Türk Yaratılış Destanı
Türklerin, dünyanın yaratılışı hakkındaki duygu ve düşüncelerini, bu konudaki görüş ve inançlarını anlatan bir destandır.
En doğru ve eksiksiz metni, Prof. W. Radloff tarafından tespit edilmiştir. “Daha yer ve gök yaratılmadan evvel, her şey sudan ibaretti. Ne toprak, ne sema, ne güneş, ne de ay vardı. Bütün tanrıların en büyüğü, her mevcudun başlangıcı ve âdem oğlunun ceddi “Tanrı Karahan” evvelâ kendisine benzer bir mahlûk yarattı ve ismine “kişi” dedi. “Karahan” ve “kişi” iki siyah kaz gibi rahatça su üzerinde uçuyorlardı. Fakat kişi bu mesud sükûnetten memnun değildi. O, “Karahan”dan daha yükseğe uçmak istiyordu. Bu küstahlığı sebebiyle uçmak için lâzım olan kuvveti kaybederek, derin ve sonsuz suya yuvarlandı. Tehlike içinde hemen boğulacak bir halde Tanrı Karahan’dan imdat diledi. Karahan, Kişi’ye derinlikten yükselmesini emretti. Kişi yükseldi. Bunun üzerine kişi’nin üstüne oturarak batmaktan kurtulması için denizden bir yıldız yükseltti. Kişi artık uçmağa muvaffak olamadığından, “Karahan” arzı yaratmak tasavvurunda bulundu. “Kişi”ye suyun dibine dalarak dipden toprak çıkarmasını emretti ve çıkan toprağı su yüzüne serpti. “Kişi” toprağı sudan çıkarınca onun bir kısmını kendisine gizli bir arz yapmak için ağzına sakladı. Fakat yukarı çıkınca ağzındaki toprak o kadar şişti ki, eğer “Tanrı Karahan” tükürmesini emretmeseydi, artık nefes alamayarak boğulacaktı. Karahan’ın yarattığı dünya dümdüz bir sahadan ibâretti; lâkin “Kişi”nin ağzından çıkan toprak her tarafa fırlayarak bütün arzı bataklık, tepeciklerle örttü. Bunun üzerine çok hiddetlenen “Karahan”, bu itaatsiz “Kişi”ye “Arluk” lâkabını verdi ve onu “Nur ve Ziyâ” dairesinden kovdu, ondan sonra arzda yerleşebilecek başka adamlar yarattı. Dokuz dallı bir ağacı yerden bitirerek her bir dalın altında bir adam yarattı ki, bunlar, dünyadaki dokuz insan cinsinin cedleridir.
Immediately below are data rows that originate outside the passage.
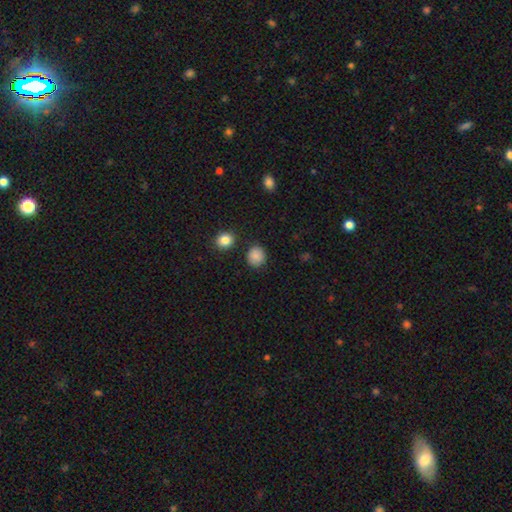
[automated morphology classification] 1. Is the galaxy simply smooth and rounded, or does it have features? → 86% smooth, 10% star or artifact, 4% featured or disk.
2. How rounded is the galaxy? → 86% round, 13% in between, 1% cigar-shaped.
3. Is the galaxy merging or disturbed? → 86% none, 9% minor disturbance, 3% merger, 3% major disturbance.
“Arlık” arzın bu yeni sâkinlerinin o kadar güzel ve iyi olduklarını görünce, onları kendisine vermesini “Tanrı Karahan”dan istedi. “Karahan” razı olmadı, lâkin “Arlık” onları fenalığa sevkederek zorla kendisine çekmeyi biliyordu. “Karahan” “Arlık” ın bu aldatışlarına kolayca kapılan bu ahmaklara çok kızdığından bundan böyle insanoğlu’nu kendi haline terk etmeğe karar verdi. “Arlık”ı yeniden lânetleyerek yeraltı karanlık âleminin üçüncü tabakasına kovdu, kendisi için de semânın onyedinci tabakasını bütün sâkinleriyle birlikte yarattı ve böylece semânın en yüksek tabakasını ikâmetgâh olarak seçti. Kendi başlarına kalan insanlara hâmî ve
muallim olarak, büyük “May-tere”yi geri gönderdi. “Arlık” güzel semâyı görünce o da kendisi için bir semâ yaratmağa karar verdi ve bu maksatla “Karahan”ın müsâdesini aldıktan sonra, kendi teb’asını -yani aldattığı fena ruhları- orada iskân etti. Fakat bu fena ruhlar, Karahan’ın yarattığı arzdaki insanlardan çok iyi yaşıyorlardı. Bu hal “Karahan”ın canını sıktı. “Arlık”ın semâsını yıkmak için kahraman “Mandişire”yi gönderdi. O’nun kuvvetli mızrak darbeleri altında, gök inlediği zaman, “Arlık”ın semâsı parça parça yarılarak toprağa düştü, o zamana kadar düz olan arz, düşen yıkıntılar sebepiyle bozularak, büyük dağlar, derin boğazlar, balta girmez ormanlar vücûde geldi. “Karahan” “Arlık”ı arzın en derin tabakasına sürdü ki, orada ne güneş, ne ay, ne de yıldız ziyâsı vardı. “Karahan” ona, dünyanın sonuna kadar orada oturmasını emretti.”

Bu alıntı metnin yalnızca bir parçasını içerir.